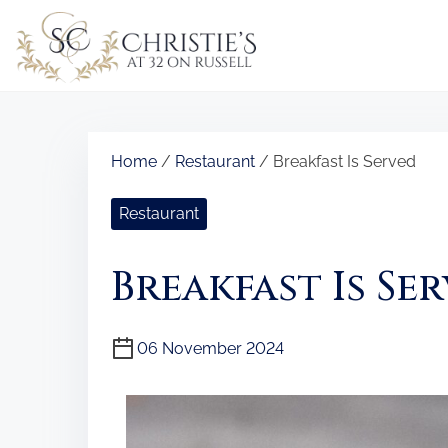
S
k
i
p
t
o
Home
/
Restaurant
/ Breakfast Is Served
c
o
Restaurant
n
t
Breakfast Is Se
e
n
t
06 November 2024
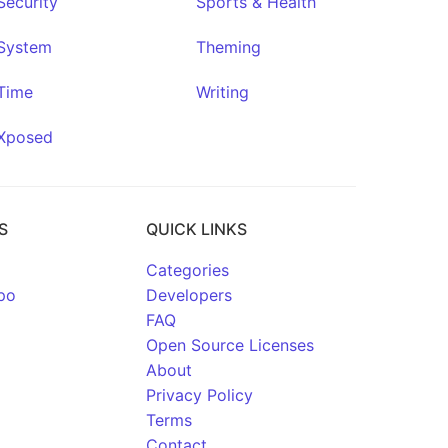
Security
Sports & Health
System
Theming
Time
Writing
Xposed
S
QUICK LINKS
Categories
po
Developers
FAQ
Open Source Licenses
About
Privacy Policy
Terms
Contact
---
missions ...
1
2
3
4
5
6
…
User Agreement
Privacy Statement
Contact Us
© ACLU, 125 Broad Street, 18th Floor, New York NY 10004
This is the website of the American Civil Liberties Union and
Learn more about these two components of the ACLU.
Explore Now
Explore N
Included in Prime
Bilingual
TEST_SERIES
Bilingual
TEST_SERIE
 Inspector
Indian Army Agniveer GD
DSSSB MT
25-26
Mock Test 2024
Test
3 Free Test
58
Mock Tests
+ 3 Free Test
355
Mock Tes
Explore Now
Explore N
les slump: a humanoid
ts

What to do. Count the lines in the records above that contain the string "ACLU", and give only that number.

Response box. 2